In \cite{wegiel08} Wegiel et al. describe a method of using an operating system's virtual memory subsystem to perform this
compaction operation with minimum overhead. An important observation that they exploit is the fact that the dead objects often
appear in clusters in the heap. Spatial locality is most frequently associated with liveness, or ``next use'', but here, it plays
somewhat of a dual role. Using the virtual memory mapping/unmapping API provided by the operating system, pages in which all
of the objects are guaranteed to be dead is unmapped from the heap.
Though this technique has limitations in that it does not always free all the dead objects, it is shown to be an efficient
technique in collecting the objects from tenured region of the heap in a generational garbage collector.
\subsection{Instruction caches}
In \cite{lin11} Lin et al. describes a methodology for arranging language runtime code in memory to enable greater instruction
caching performance. In contrast to the previous application of locality, this application holds more in common with traditional
applications of locality, in that it views locality as a metric for assessing next use of a memory location. Their technique
relies on a mathematical model that they build to model execution flows of real applications, and exploits this information to
place correlated instructions near one another, so that an instruction cache will be able to bring pages containing instructions
frequently used together into memory all at once. Interestingly, they test their technology on NAND flash memory so slow that their
experiment would not work if their technique were not sufficiently performant, and in so doing, demonstrate that their approach
is viable.
\section{Future work}
In both the branch prediction and locality exploitation categories, there is interesting future work to be done. As far as branch
prediction, one potential approach to tying the hardware yet more closely to the virtual machine would be to provide hardware
hinting as to the likelihood of taking or not taking a given branch. The Pentium 4 had a feature that allowed this~\cite{intelsys},
but it was removed from later models, presumably because of the complexity of implementation. As far as we know, this is an open
opportunity for research. On the locality side, researchers are working on improving locality for nonlinear data structures, as
many such structures are common in software. Interpreters contain a myriad of data structures that would be ripe for this sort of
optimization. In a 2012 paper from OOPSLA~\cite{jo12}, Youngjoon Jo and Milind Kulkarni show a scheme for improving locality
for tree traversals, which they say they plan to generalize. We have several more ``blue-sky''-type ideas that we would like to
enumerate, but the feasibility of which we cannot properly assess:
\begin{itemize}
\item What does it mean to design instruction caches for functional programs? Are there additional invariants of programs in
languages like Haskell that we might exploit?

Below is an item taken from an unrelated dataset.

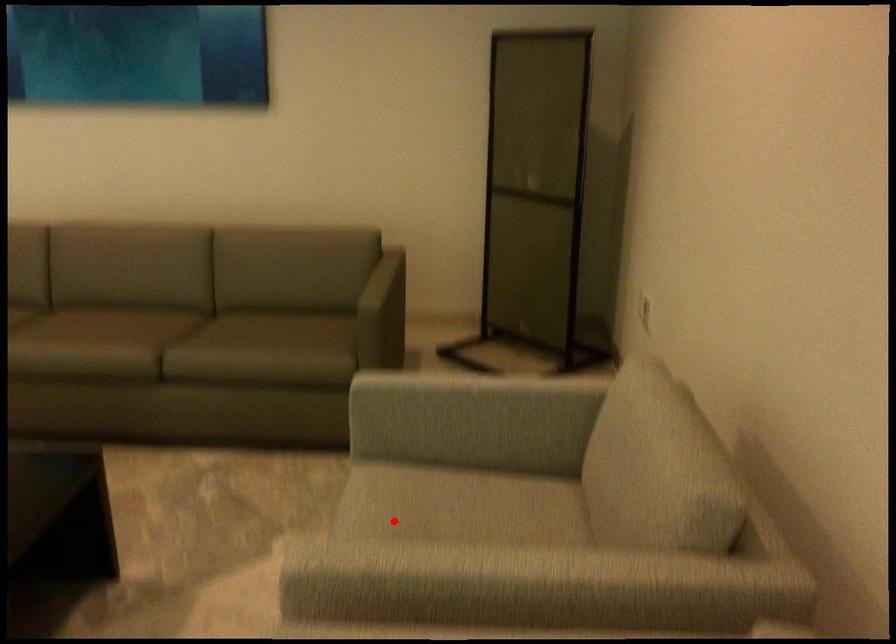
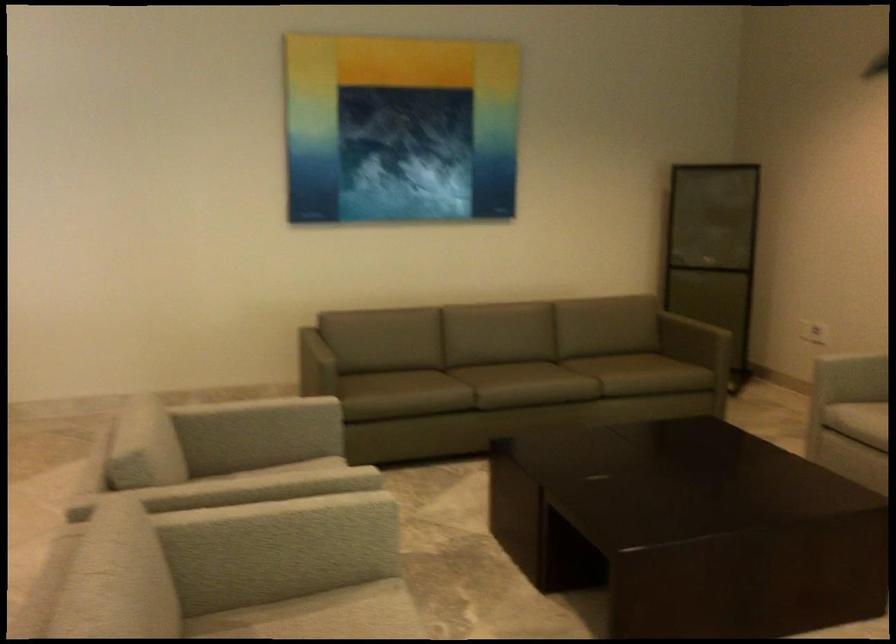
Locate, in the second image, the point that corresponds to the highlighted location in the first image.

(857, 420)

\item Above we discussed hinting hardware branch predictors---could the same reasoning be applied to caching? In other words,
would it be possible to design hardware to which a programmer could indicate that they plan on later using a chunk of memory,
or using a chunk of memory particularly frequently?

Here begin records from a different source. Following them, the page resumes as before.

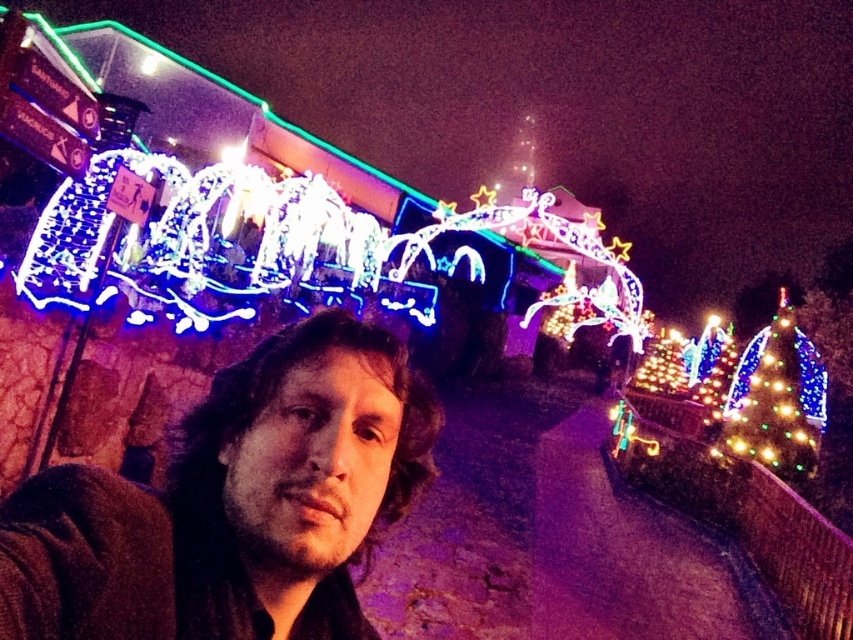
In the festive nighttime scene, there is a person with curly hair wearing a dark jacket at the center and a small Christmas tree to the right. If you were standing at the point marked by coordinates (233, 502), which object would you be closest to?

The point marked by coordinates (233, 502) is closest to the matte black jacket at center, as it is explicitly marked there.

You are a photographer trying to capture the festive scene. You notice the matte black jacket at center and the multicolored lights at right in your viewfinder. Which object appears larger in the photo?

The multicolored lights at right appear larger in the photo because they are bigger than the matte black jacket at center.

Based on the photo, you are a photographer trying to capture the festive scene. You want to ensure the matte black jacket at center is centered in your photo. Given the jacket is at coordinates 0.787 on the x and 0.274 on the y, what adjustments should you make to the camera frame?

The matte black jacket at center is located at coordinates x 0.787 and y 0.274. To center it, adjust the camera frame so the jacket moves to the center point of the image, which is typically at x 0.5 and y 0.5. This would require shifting the frame slightly to the left and upward.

\item Would it be possible to design hardware features that remove some of the complexities that make adaptive/realtime program
analyses difficult?
\item Could we design a system for context-sensitive memory access reordering? In other words, could we apply something like in
\cite{jo12} to hardware memory access reordering?
\end{itemize}
\section{Conclusion}
In conclusion, we have shown several examples of how making connections between virtual machine architectures and the architectures
of the hardware machines they run on can be a valuable technique for improving the performance of language runtimes. In particular,
tuning interpreters to coexist with hardware branch predictors and exploiting locality are two overarching techniques that have
been successful in improving runtime performance in concrete settings.